United Food and Commercial Workers Union local 1059 claimed a contract for Kroger grocery workers in Columbus, Ohio, passed Thursday night by a margin of 3,546 to 3,193. This was the union’s fourth attempt to force through the same sellout contract that workers had already rejected three times.
Workers had held out against the pro-company deal, which offered only $1.65 in raises and imposed a regressive new pay scale system that allows the company to cut wages by cutting hours, for almost three months.
One worker told the WSWS, “I feel we should have fought for what we deserve. Kroger has not allowed me to live the same lifestyle I had with the rise of prices, my vacations and time off have been impacted and I feel Kroger should at least allow us to live as well as we were before the inflation. $2.15 over 3 years is not enough.”
The worker added, “The new contract does not have a raise built in for the entirety of 2023. We will go 14 months without a raise. I don’t see the prices staying the same that entire time. They will only go up.”
“I will say that I don’t feel the union fought for us,” they continued. “At the last vote they only let two [rank-and-file workers] in at a time to have a discussion with each individual about the most recent proposal. And they seemed hard pressed to get a yes vote, using scare tactics like telling them that Kroger will let us walk. This is the best contract given in the country so far.”
Another worker told the World Socialist Web Site, “I knew it was going to be close, and it doesn’t surprise me after hearing rumors about some of the crazy stuff reps were telling people.”
Both the company and the union engaged in a relentless campaign of lies and scare tactics designed to intimidate and demoralize workers.
One worker reported that the union falsely told them that “‘If you go on strike you WILL lose your job’—not could but will—‘If you vote no you won’t get paid, if you vote yes you will.’”
Workers who attempted to contact the union representatives were met with automated text messages addressing none of their concerns. “I heard from a few people a couple union reps were in stores saying this is the best we’re going to get,” the worker said. Both company and union were adamant that “Kroger doesn’t have any more money to give. If we strike [they said] it could last 20 to 30 weeks.”
This was clearly intended to cause fear over how people would afford to pay for rent and food while on strike. Kroger took similar measures, posting fliers in stores threatening workers that a strike would leave them without pay and encouraging them to cross the picket line should they walk.

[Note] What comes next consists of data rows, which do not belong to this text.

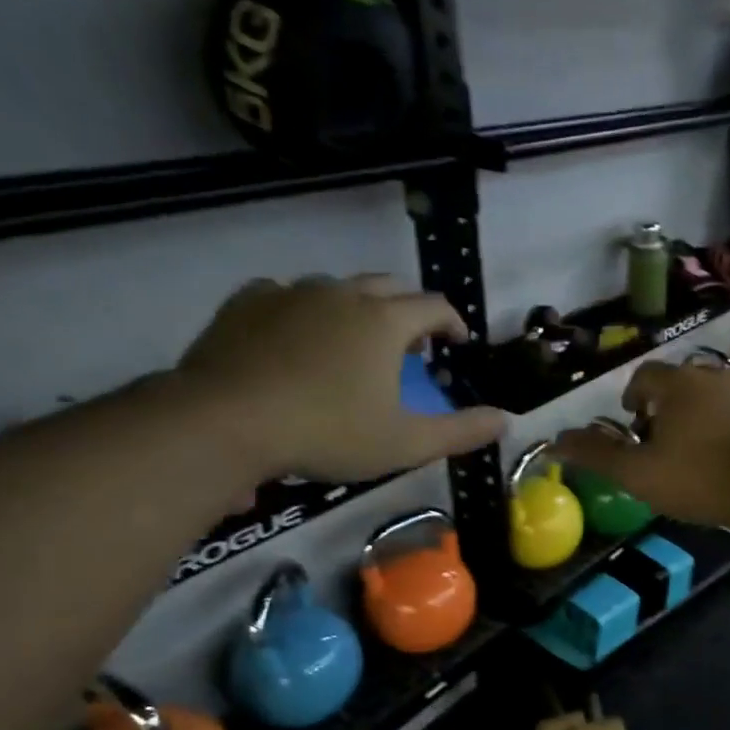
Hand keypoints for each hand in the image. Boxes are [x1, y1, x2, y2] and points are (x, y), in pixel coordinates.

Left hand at [177, 275, 505, 482]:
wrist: (223, 423)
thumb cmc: (328, 432)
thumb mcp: (405, 443)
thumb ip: (461, 431)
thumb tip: (506, 420)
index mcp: (385, 321)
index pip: (434, 306)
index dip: (452, 323)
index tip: (456, 343)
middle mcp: (342, 294)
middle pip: (388, 286)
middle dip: (407, 311)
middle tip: (409, 345)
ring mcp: (291, 293)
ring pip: (336, 287)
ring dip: (356, 308)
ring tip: (352, 342)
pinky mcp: (246, 303)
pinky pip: (285, 294)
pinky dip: (302, 310)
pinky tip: (295, 336)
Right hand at [551, 361, 729, 527]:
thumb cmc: (702, 478)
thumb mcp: (639, 474)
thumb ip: (597, 455)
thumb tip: (555, 442)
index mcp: (678, 385)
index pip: (646, 376)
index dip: (635, 396)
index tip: (636, 422)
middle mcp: (718, 374)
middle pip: (687, 383)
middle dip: (674, 406)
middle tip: (672, 441)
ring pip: (725, 395)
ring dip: (713, 414)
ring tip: (711, 451)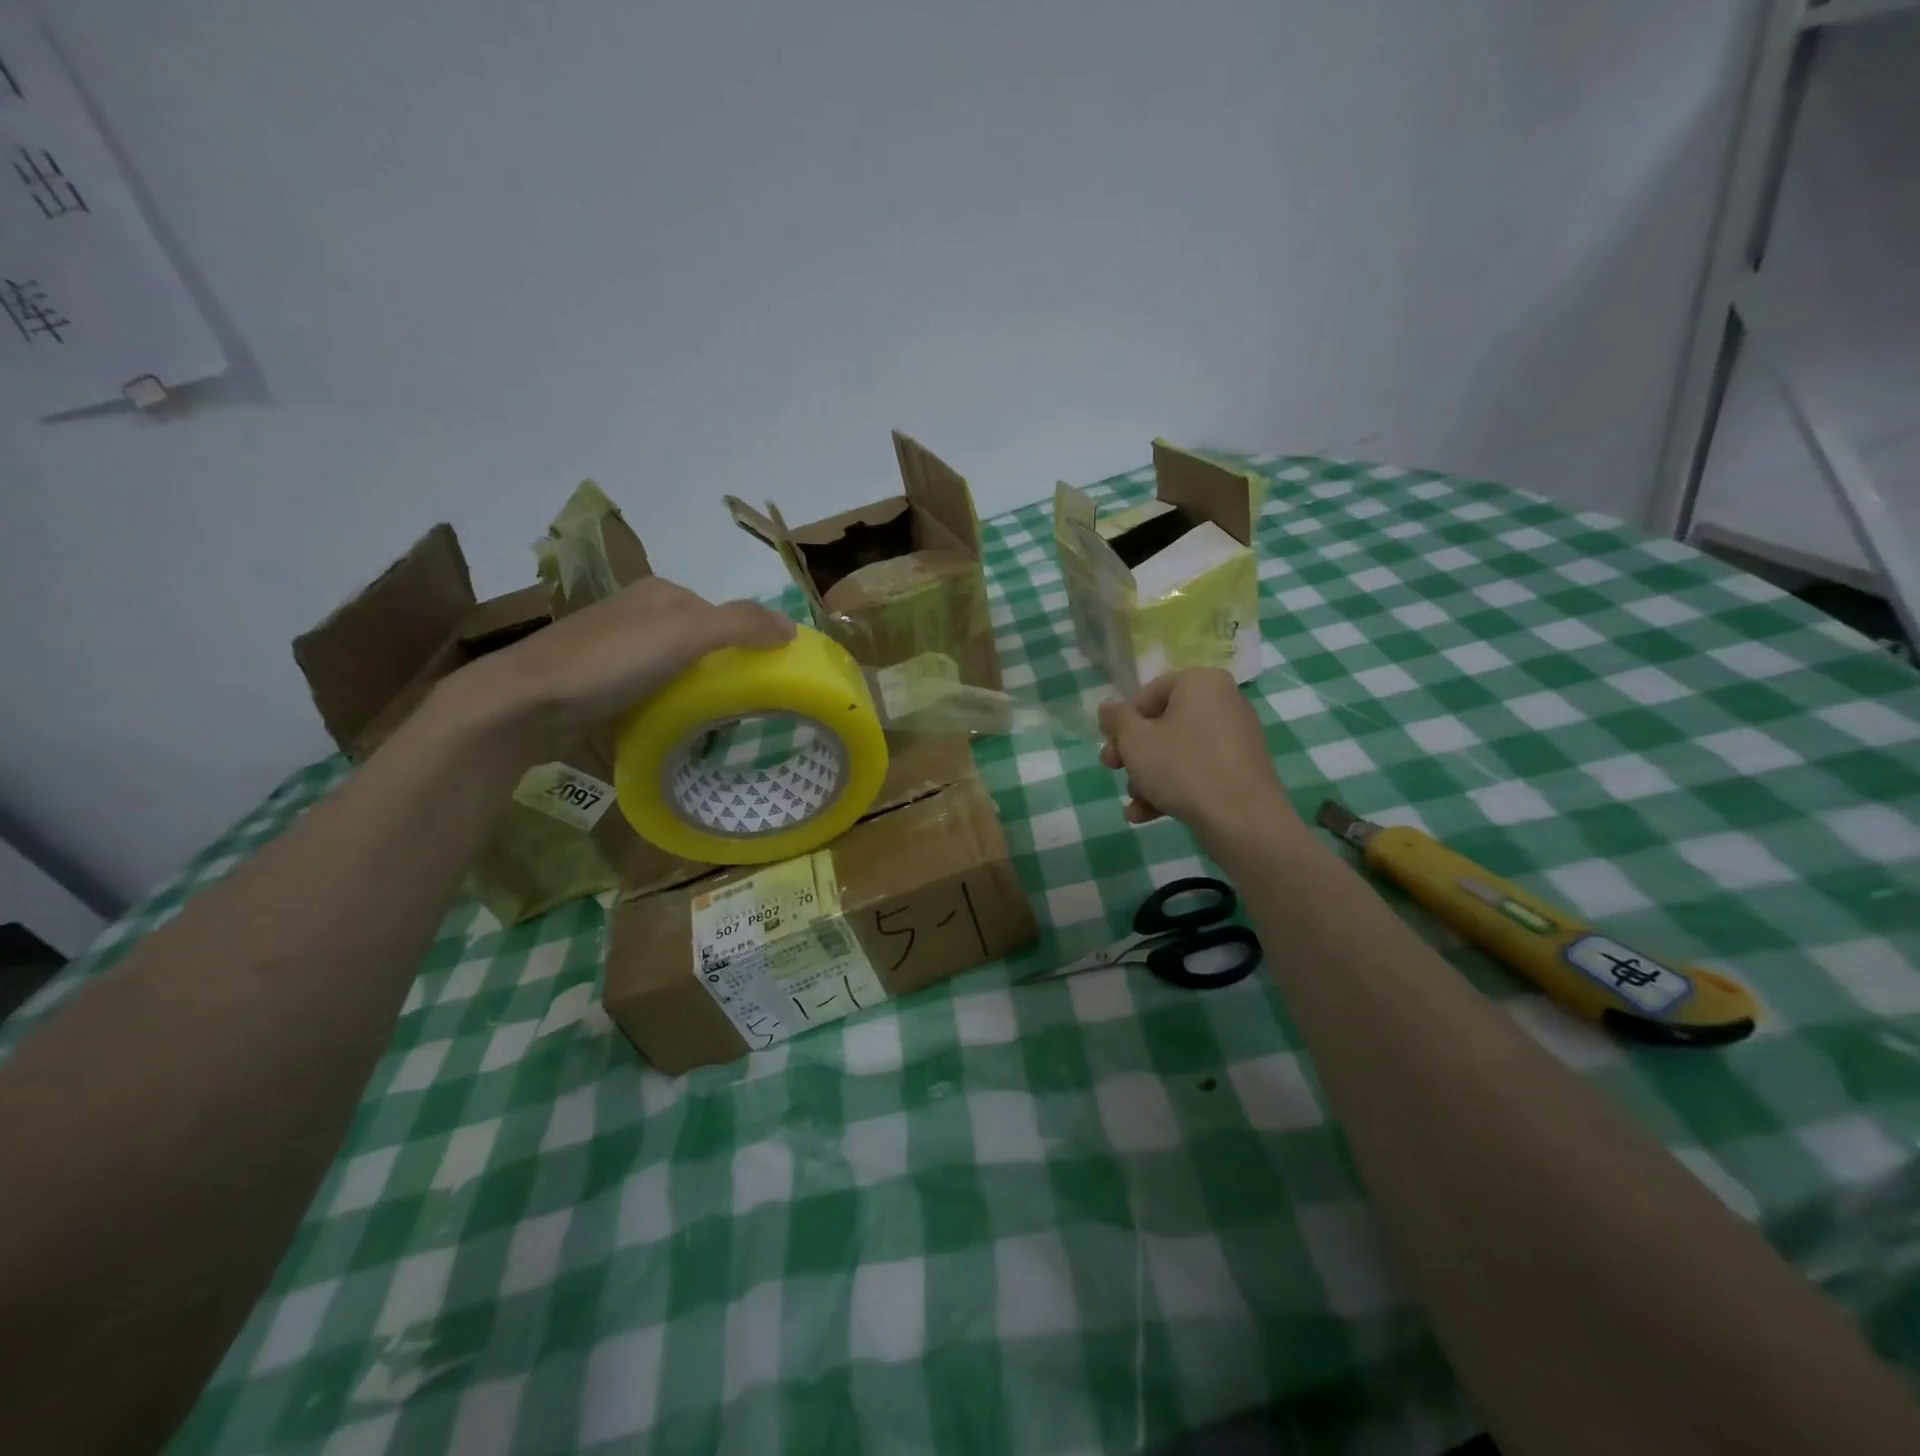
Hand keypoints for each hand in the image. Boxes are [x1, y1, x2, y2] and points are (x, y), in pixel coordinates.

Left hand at [450, 577, 794, 748]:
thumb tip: (792, 629)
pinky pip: (648, 687)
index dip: (747, 644)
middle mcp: (637, 612)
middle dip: (721, 669)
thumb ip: (742, 625)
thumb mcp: (686, 635)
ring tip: (710, 722)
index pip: (722, 614)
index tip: (764, 680)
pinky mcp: (595, 679)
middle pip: (699, 641)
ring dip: (694, 689)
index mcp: (661, 593)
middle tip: (740, 707)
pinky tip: (668, 724)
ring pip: (673, 666)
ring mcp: (613, 646)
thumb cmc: (611, 661)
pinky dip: (665, 703)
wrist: (525, 700)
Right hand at [1098, 669, 1298, 841]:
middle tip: (1112, 769)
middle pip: (1163, 724)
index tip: (1111, 744)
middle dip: (1133, 753)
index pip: (1151, 692)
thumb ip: (1116, 719)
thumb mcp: (1135, 740)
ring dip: (1147, 776)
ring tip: (1133, 802)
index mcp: (1202, 683)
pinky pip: (1197, 772)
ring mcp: (1235, 740)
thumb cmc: (1182, 767)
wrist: (1242, 820)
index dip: (1124, 720)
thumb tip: (1108, 707)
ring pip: (1177, 752)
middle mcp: (1224, 704)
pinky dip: (1171, 789)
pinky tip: (1145, 815)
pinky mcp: (1240, 772)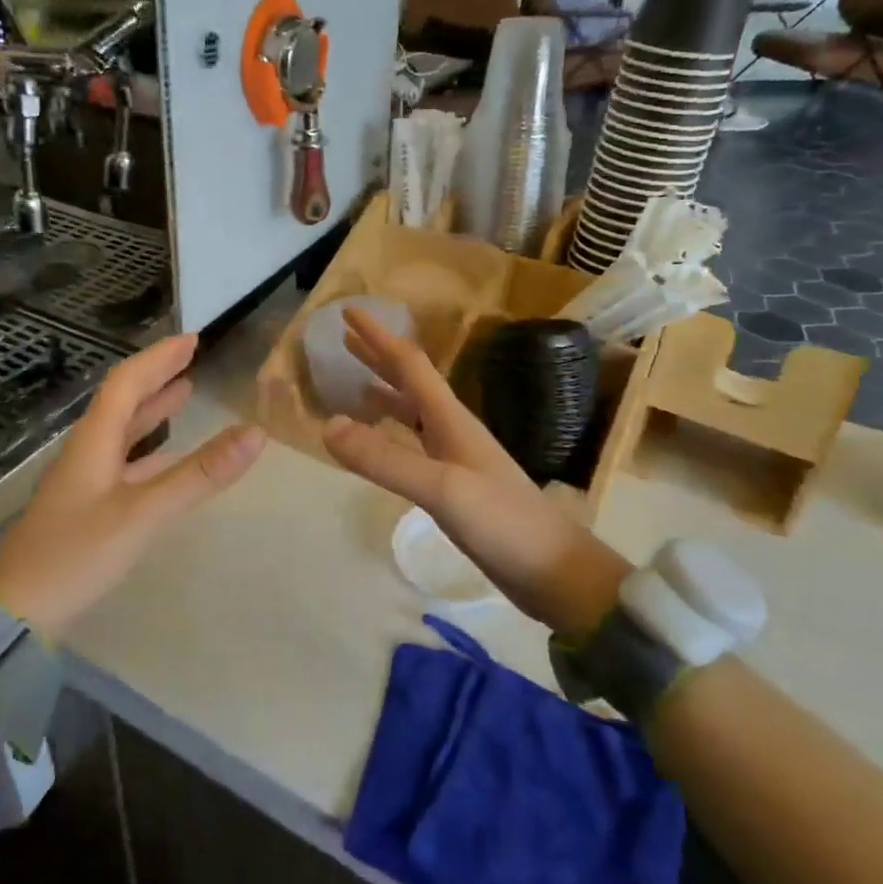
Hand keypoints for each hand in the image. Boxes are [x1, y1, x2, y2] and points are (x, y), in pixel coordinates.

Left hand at [0, 333, 264, 636]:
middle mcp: (88, 450)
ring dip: (152, 407)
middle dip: (156, 375)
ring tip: (183, 391)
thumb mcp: (143, 514)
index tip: (192, 340)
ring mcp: (85, 479)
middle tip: (190, 357)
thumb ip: (199, 475)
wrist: (16, 609)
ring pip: (122, 429)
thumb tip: (255, 433)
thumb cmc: (76, 555)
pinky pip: (124, 459)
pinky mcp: (87, 504)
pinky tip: (165, 455)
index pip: (127, 383)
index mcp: (94, 441)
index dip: (159, 359)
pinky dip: (149, 446)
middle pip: (123, 400)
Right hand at [321, 308, 628, 639]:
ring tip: (354, 385)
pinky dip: (392, 432)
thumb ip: (384, 459)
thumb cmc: (503, 522)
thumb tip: (328, 425)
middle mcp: (453, 429)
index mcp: (451, 418)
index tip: (348, 311)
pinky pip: (414, 444)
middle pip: (411, 381)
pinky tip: (383, 442)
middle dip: (378, 357)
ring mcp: (456, 458)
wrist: (554, 572)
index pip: (409, 364)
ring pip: (413, 412)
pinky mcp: (456, 486)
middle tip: (344, 340)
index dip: (378, 336)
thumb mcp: (441, 489)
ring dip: (385, 392)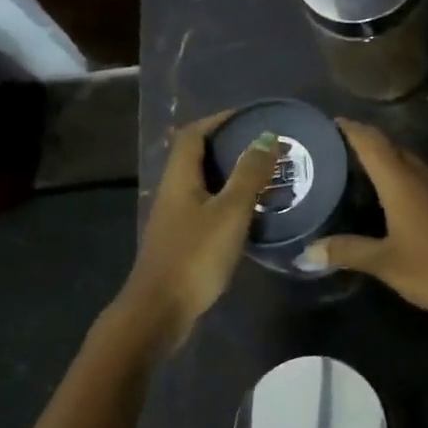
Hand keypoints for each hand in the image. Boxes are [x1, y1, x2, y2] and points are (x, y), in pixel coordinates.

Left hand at [118, 111, 280, 349]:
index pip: (194, 134)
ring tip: (266, 177)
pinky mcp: (182, 241)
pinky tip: (252, 214)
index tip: (251, 117)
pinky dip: (230, 202)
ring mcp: (175, 219)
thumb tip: (266, 138)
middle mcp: (173, 192)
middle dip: (230, 146)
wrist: (160, 310)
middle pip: (198, 157)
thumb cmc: (195, 255)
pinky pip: (208, 208)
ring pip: (204, 184)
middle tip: (266, 147)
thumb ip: (249, 174)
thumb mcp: (230, 211)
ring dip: (232, 175)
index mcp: (179, 178)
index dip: (219, 120)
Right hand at [307, 120, 427, 320]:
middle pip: (391, 148)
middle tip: (335, 152)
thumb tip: (306, 252)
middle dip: (365, 144)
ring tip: (357, 173)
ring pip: (409, 163)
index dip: (351, 129)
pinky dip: (401, 181)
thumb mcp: (386, 262)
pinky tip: (390, 200)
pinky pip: (421, 180)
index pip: (372, 142)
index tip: (329, 123)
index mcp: (402, 181)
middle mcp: (423, 175)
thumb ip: (347, 251)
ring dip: (385, 162)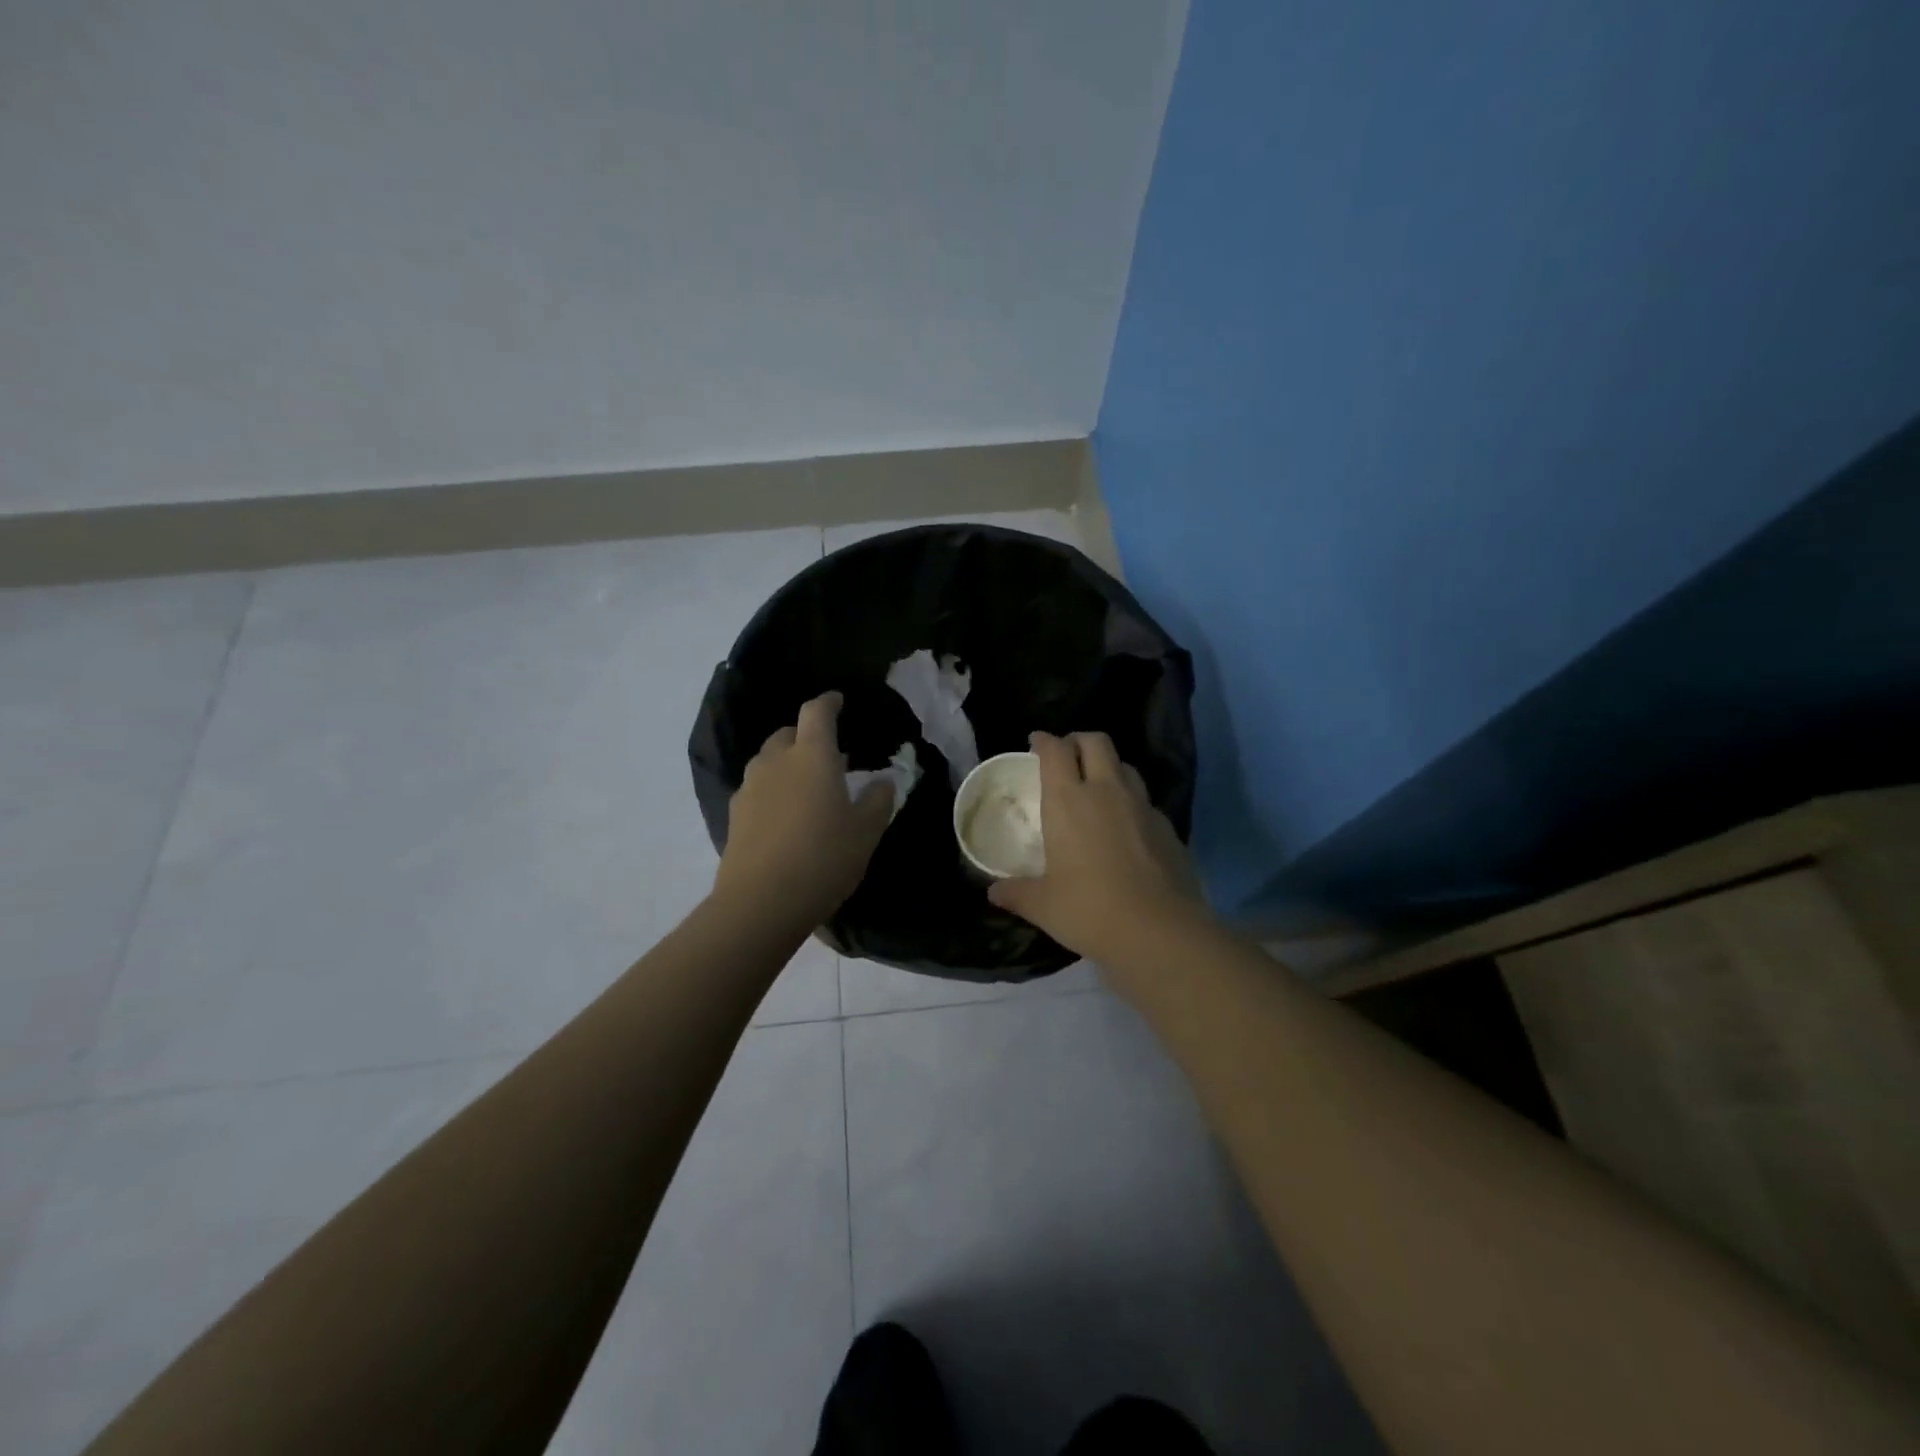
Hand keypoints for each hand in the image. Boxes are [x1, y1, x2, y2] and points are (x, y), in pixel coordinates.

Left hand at [714, 692, 895, 928]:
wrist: (761, 902)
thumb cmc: (824, 857)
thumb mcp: (866, 831)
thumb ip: (878, 800)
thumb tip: (882, 781)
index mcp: (811, 755)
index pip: (816, 712)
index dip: (829, 702)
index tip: (838, 700)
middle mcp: (776, 762)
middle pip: (787, 734)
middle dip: (806, 737)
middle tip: (829, 757)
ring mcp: (749, 788)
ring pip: (769, 762)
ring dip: (787, 765)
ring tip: (808, 788)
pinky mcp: (734, 816)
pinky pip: (757, 790)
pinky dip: (773, 792)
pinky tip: (785, 818)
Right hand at [987, 731, 1206, 966]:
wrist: (1160, 932)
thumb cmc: (1090, 910)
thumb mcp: (1043, 906)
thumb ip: (1017, 893)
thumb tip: (993, 893)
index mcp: (1069, 800)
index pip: (1056, 750)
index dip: (1044, 741)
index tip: (1036, 742)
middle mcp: (1107, 791)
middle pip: (1096, 742)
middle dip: (1079, 741)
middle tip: (1066, 756)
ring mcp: (1142, 807)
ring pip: (1125, 766)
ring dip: (1108, 767)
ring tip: (1097, 788)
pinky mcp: (1168, 827)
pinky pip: (1145, 801)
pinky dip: (1131, 802)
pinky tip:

Expressing the dire economic situation facing Kroger workers, one worker commented on social media that “We already had someone walk out because of this at my store this morning. I don’t blame them. I should walk out because this contract is going to financially ruin me since I’m part time, but I’ll also be financially ruined if I leave, so I’m unfortunately stuck.”
Cynically, the union issued a statement after the vote, saying, “The process of ratifying a new contract is never easy, but it was your activism, strength, and solidarity that brought Kroger back to the table each time to continue to negotiate towards a contract that meets the majority of our members’ needs.”
Nearly every word in this statement is a lie.
What “is never easy” for the UFCW is overcoming the opposition of workers. The union was furious that Kroger workers had the gall to refuse their orders to vote yes.
Nor does the contract meet “the majority of our members’ needs.” A $1.65 raise over three years does not even come close to matching inflation. However, the contract does meet the needs of the bureaucrats, who will continue to siphon dues money to pay their bloated salaries, and management, the real constituency of the union apparatus.
It is false for the union to claim that there was any “negotiating” occurring at all. The contract remained the same all four times, with only minor modifications to language. Collectively, between the second and third rounds of negotiations, the UFCW spent less than 48 hours at the negotiating table. The bureaucrats simply sat down with management, worked out a few linguistic modifications, and went home.
Both the company and the union believed that if they kept returning the same contract and intimidating workers into voting “yes” they could wear down opposition and eek out a slim victory.
This is a common tactic used by the corporatist unions to force through sellout contracts across the country. It was recently used in Indianapolis against Kroger workers earlier this summer where UFCW 700 had workers vote three times before it got the result it wanted. It is also being used by the International Association of Machinists to try to ram through a railroad contract which workers already voted last month to reject by 60 percent.
Some workers on social media have suggested calling for a recount, noting that the margin of victory was roughly 400 and that half of the division did not even vote on the contact. According to the Columbus Free Press, workers reported that ballots with “vote marks outside the box” were discarded instead of being counted.
Given this, it is well within the right of workers to demand a recount of all ballots cast.
One former worker responded to the contract passage on social media, saying, “Recount? I may be a past associate but I have been through 3 contract negotiations. UFCW needs to be ran by the members of the union and not these people who are making [$]70k+ to accept these terrible offers.”